De ce fait, les hommes – même ceux avec qui elle a eu des relations intimes – ne posent pas maintenant sur elle un regard désemparé semblable à celui qu’ils auraient devant un paysage bien-aimé dévasté par l’incendie, les inondations ou l’urbanisation. Peu leur importe que Vinnie Miner, dont l’apparence physique n’a jamais été sensationnelle, ait maintenant l’air d’être vieille. Après tout, ce n’est pas une passion romantique qui les a poussés à coucher avec elle, mais un sentiment de camaraderie et un besoin partagé et temporaire ; souvent, ils l’ont fait presque distraitement, pour soulager la pression causée par leur désir pour une créature plus fascinante. Il arrivait assez souvent qu’un homme qui venait de faire l’amour à Vinnie s’assoie tout nu dans le lit, allume une cigarette et lui raconte les vicissitudes de son aventure avec une beauté capricieuse, s’interrompant de temps a autre pour lui dire que c’était formidable d’avoir une copine comme elle.
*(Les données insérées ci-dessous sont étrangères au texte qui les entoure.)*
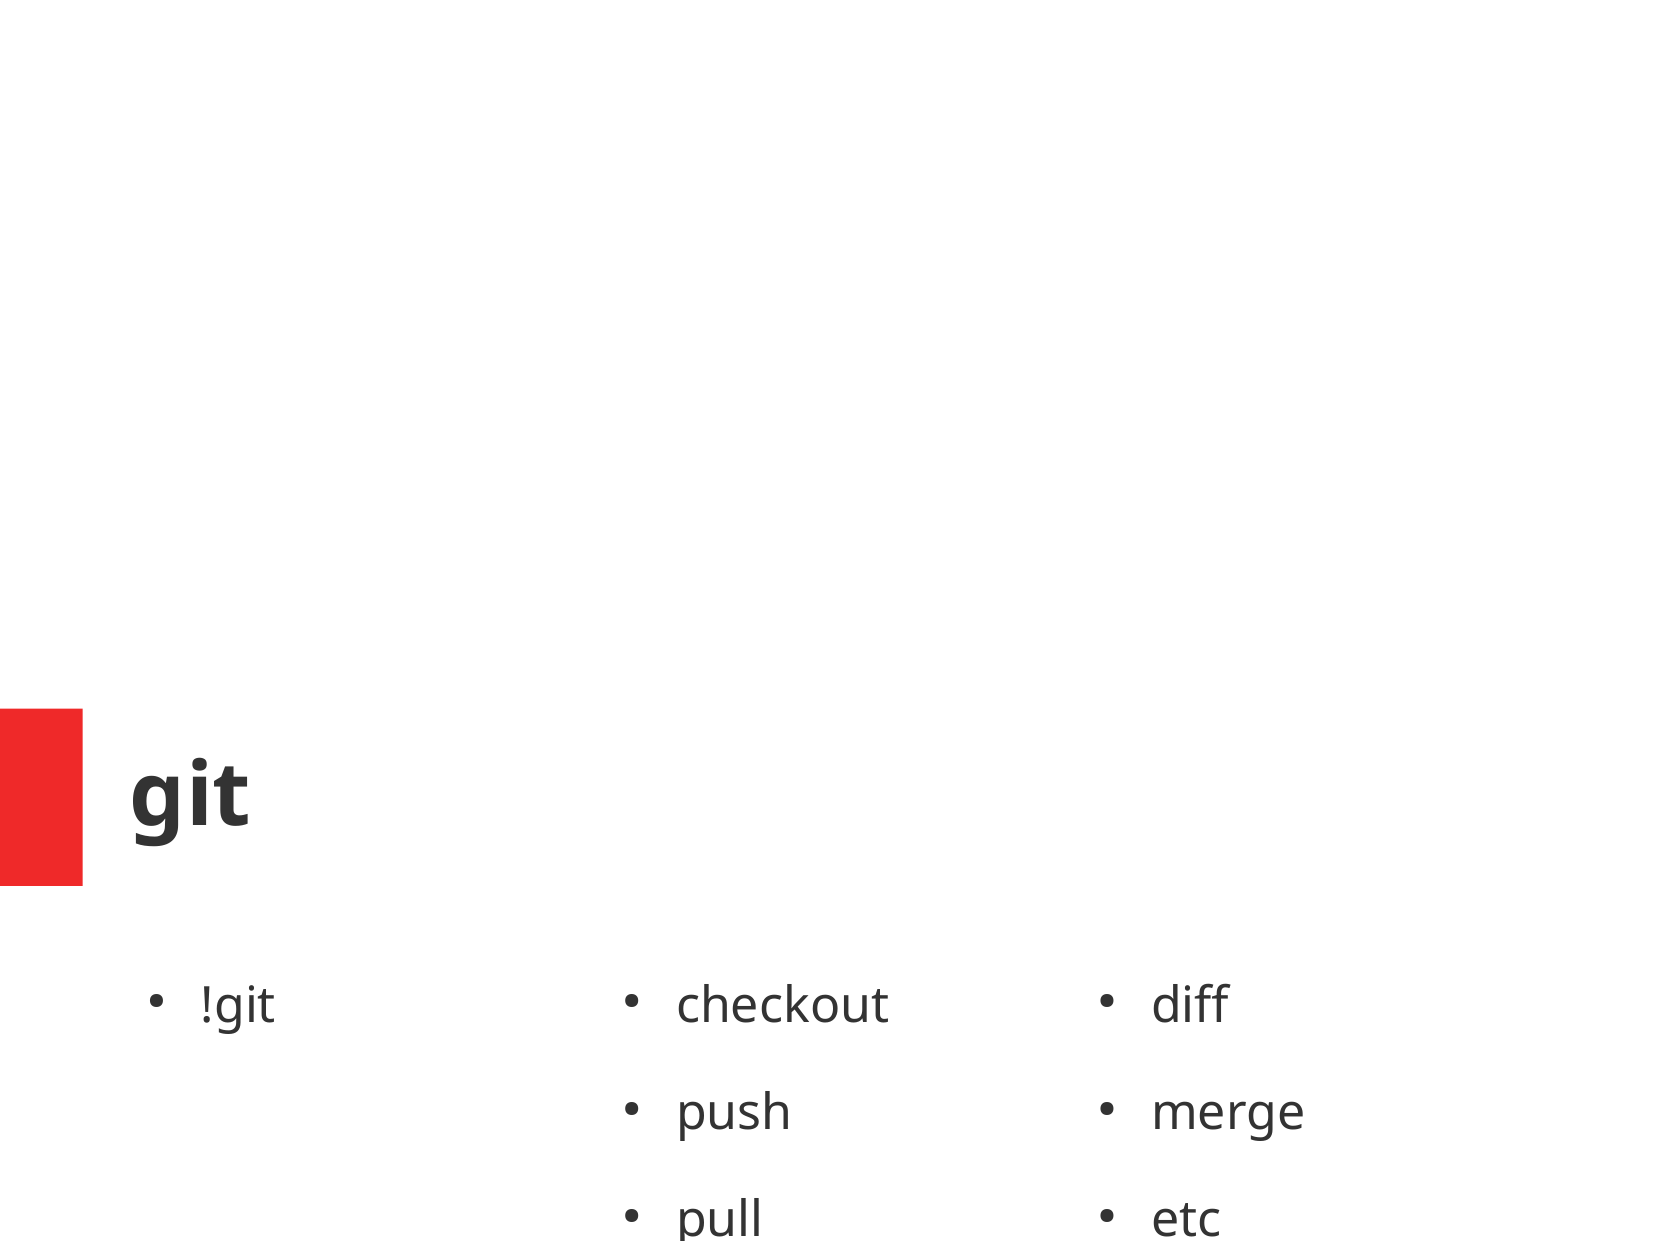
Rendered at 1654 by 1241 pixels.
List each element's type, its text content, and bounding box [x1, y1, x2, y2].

title git [129, 673, 1536, 910]
list !git [129, 968, 583, 1241]
list diff merge etc [1080, 968, 1533, 1241]
list checkout push pull [605, 968, 1058, 1241]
D’aucuns seront peut-être surpris de découvrir cet aspect de la vie du professeur Miner. Mais on se tromperait en croyant que les femmes laides sont plus ou moins vouées à la chasteté. C'est une erreur répandue, puisque dans l'opinion publique - et en particulier dans les médias - la sexualité est associée à la beauté. C’est en partie pour cette raison que les hommes ne tiennent pas à se vanter de leurs liaisons avec des femmes sans charme, ou à les afficher. Quant aux femmes en question, les dures leçons de l’expérience et l’instinct de conservation les incitent souvent à ne pas étaler ces relations, où elles bénéficient plus fréquemment du statut d’amie intime que de celui de maîtresse en titre.
Il est assez notoire que n’importe quelle femme, ou presque, peut trouver un homme avec qui coucher à condition de ne pas se montrer trop difficile. Mais les exigences sur lesquelles elle doit en rabattre ne portent pas forcément sur la personnalité, l’intelligence, la vigueur sexuelle, la bonne apparence ou la réussite sociale. Il faut surtout, le plus souvent, qu’elle ne demande pas trop d’engagement, de constance, ni de passion romantique ; elle doit renoncer à tout espoir de déclaration d’amour, de regards admiratifs, de télégrammes spirituels, de lettres éloquentes, de cartes d’anniversaire, de billets doux pour la Saint-Valentin, de bonbons ou de fleurs. Non : les femmes laides ont souvent une vie sexuelle. Ce qui leur manque, c'est plutôt une vie amoureuse.